Posted by: Jen | February 27th, 2009 at 11:46 amI appreciate the truth of Joe’c comment, but debt was the house of cards that caused may of our businesses to expand, homeowners to overbuy and brokers to downstream questionable investment instruments. Last year, consumer debt was 100% of GDP. The last time that happened? 1929. This correction will be painful.
Posted by: Russell Lawson | February 27th, 2009 at 2:42 pmI refuse to give up my starbucks, shoot, need the constant energy. Also my vacations with family, need time to get away and recharge. Other than that, doing more stuff at home with the kids.

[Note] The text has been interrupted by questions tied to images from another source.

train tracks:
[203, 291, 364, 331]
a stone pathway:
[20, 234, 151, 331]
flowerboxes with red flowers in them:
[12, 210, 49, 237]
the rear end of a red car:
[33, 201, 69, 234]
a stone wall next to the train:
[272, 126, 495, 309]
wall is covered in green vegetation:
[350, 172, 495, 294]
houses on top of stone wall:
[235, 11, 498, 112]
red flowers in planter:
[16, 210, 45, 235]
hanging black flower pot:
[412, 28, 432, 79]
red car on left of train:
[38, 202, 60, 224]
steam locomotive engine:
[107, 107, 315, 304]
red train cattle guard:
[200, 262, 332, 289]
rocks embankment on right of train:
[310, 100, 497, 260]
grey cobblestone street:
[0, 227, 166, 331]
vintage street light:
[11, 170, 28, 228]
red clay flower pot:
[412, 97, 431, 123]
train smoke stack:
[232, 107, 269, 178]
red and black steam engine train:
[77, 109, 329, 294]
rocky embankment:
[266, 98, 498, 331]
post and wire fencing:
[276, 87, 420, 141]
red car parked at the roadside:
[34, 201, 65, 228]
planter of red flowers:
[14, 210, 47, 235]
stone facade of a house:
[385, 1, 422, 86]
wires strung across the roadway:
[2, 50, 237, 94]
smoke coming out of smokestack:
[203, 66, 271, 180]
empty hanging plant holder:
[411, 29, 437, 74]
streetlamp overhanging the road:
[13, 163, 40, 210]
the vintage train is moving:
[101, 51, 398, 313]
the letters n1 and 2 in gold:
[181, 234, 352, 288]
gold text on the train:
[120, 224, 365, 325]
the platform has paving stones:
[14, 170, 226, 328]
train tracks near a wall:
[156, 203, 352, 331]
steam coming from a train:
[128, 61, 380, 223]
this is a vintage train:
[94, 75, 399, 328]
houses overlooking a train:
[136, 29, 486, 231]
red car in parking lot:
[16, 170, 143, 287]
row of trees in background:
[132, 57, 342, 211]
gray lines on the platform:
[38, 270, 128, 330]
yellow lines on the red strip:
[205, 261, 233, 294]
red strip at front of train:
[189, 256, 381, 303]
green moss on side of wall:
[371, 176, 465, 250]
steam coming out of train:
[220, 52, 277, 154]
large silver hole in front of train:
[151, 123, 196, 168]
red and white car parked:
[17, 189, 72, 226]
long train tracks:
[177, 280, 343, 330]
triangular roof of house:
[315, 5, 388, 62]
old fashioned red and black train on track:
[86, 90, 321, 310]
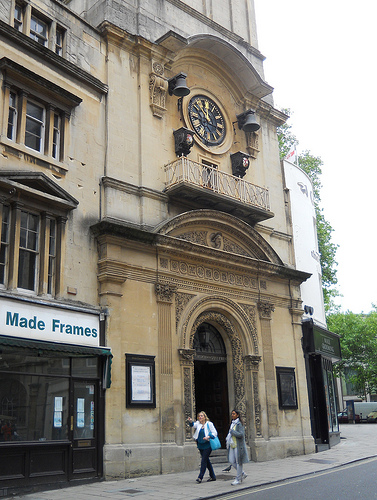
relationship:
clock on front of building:
[178, 84, 234, 155] [0, 0, 315, 499]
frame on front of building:
[125, 352, 157, 408] [0, 0, 315, 499]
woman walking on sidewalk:
[188, 410, 222, 483] [20, 419, 376, 498]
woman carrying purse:
[188, 410, 222, 483] [205, 422, 220, 450]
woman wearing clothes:
[226, 407, 247, 484] [227, 421, 249, 466]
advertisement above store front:
[0, 290, 106, 348] [0, 290, 113, 499]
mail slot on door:
[75, 438, 92, 447] [69, 374, 103, 485]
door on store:
[69, 374, 103, 485] [0, 289, 113, 498]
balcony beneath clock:
[162, 155, 275, 222] [178, 84, 234, 155]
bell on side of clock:
[238, 104, 262, 132] [181, 93, 233, 146]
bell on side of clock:
[168, 72, 190, 97] [181, 93, 233, 146]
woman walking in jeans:
[183, 410, 228, 486] [198, 444, 218, 479]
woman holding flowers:
[183, 410, 228, 486] [185, 418, 194, 431]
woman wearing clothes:
[226, 409, 250, 486] [225, 425, 249, 474]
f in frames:
[48, 311, 60, 331] [47, 316, 103, 337]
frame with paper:
[124, 349, 156, 409] [128, 363, 149, 401]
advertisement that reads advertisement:
[0, 296, 100, 347] [0, 296, 100, 347]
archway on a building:
[163, 289, 267, 353] [103, 3, 323, 484]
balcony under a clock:
[165, 160, 274, 224] [177, 89, 242, 154]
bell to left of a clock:
[170, 72, 191, 96] [180, 89, 229, 146]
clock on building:
[188, 94, 226, 146] [103, 3, 323, 484]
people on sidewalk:
[183, 404, 250, 483] [20, 419, 376, 498]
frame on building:
[125, 352, 157, 408] [89, 4, 328, 497]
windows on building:
[0, 199, 71, 301] [0, 0, 119, 485]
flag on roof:
[279, 134, 299, 164] [276, 136, 321, 201]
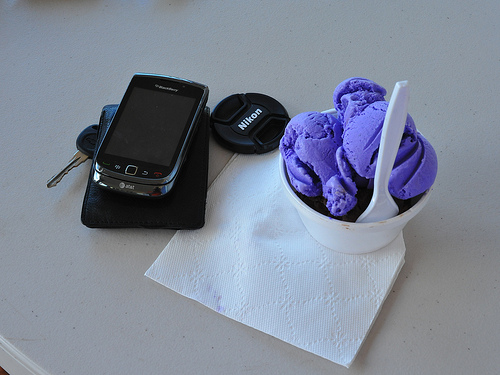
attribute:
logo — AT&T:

Posted by: Gilbert Pagan | March 3rd, 2009 at 11:48 amOne thing we will cling to at all costs is healthy eating. I am not the food director of the home, but my wife yields a powerful combination of knowledge, persistence, and creativity in ensuring that the family stays healthy through healthy eating. We drink organic milk from a dairy in SC, eat hormone and antibiotic free meat, she bakes her own bread and muffins. The food budget is the second biggest item in the budget. Guess what? We almost never get sick. We have active twin infants, a five and an eight-year-old and we don’t keep them in a plastic bubble. We are socially active. We are getting ready to go on COBRA, but even if we weren’t and had no insurance we would not change the strategy. You either pay for it up front and don’t go to the doctor; or eat as cheap as possible and subscribe to the AMA and Pharmaceutical mindsets of “we have a procedure or a pill that can cure whatever is wrong with you.” Both of these methods address the symptom and not the cause. We ran into a lady the other day with a 3-ring binder full of coupons. She was excited to save a bunch of money off of food items that could never increase the standing of her family’s health.
Posted by: Matthew Gannon | March 3rd, 2009 at 11:58 amHealthy eating is a long term investment not a luxury.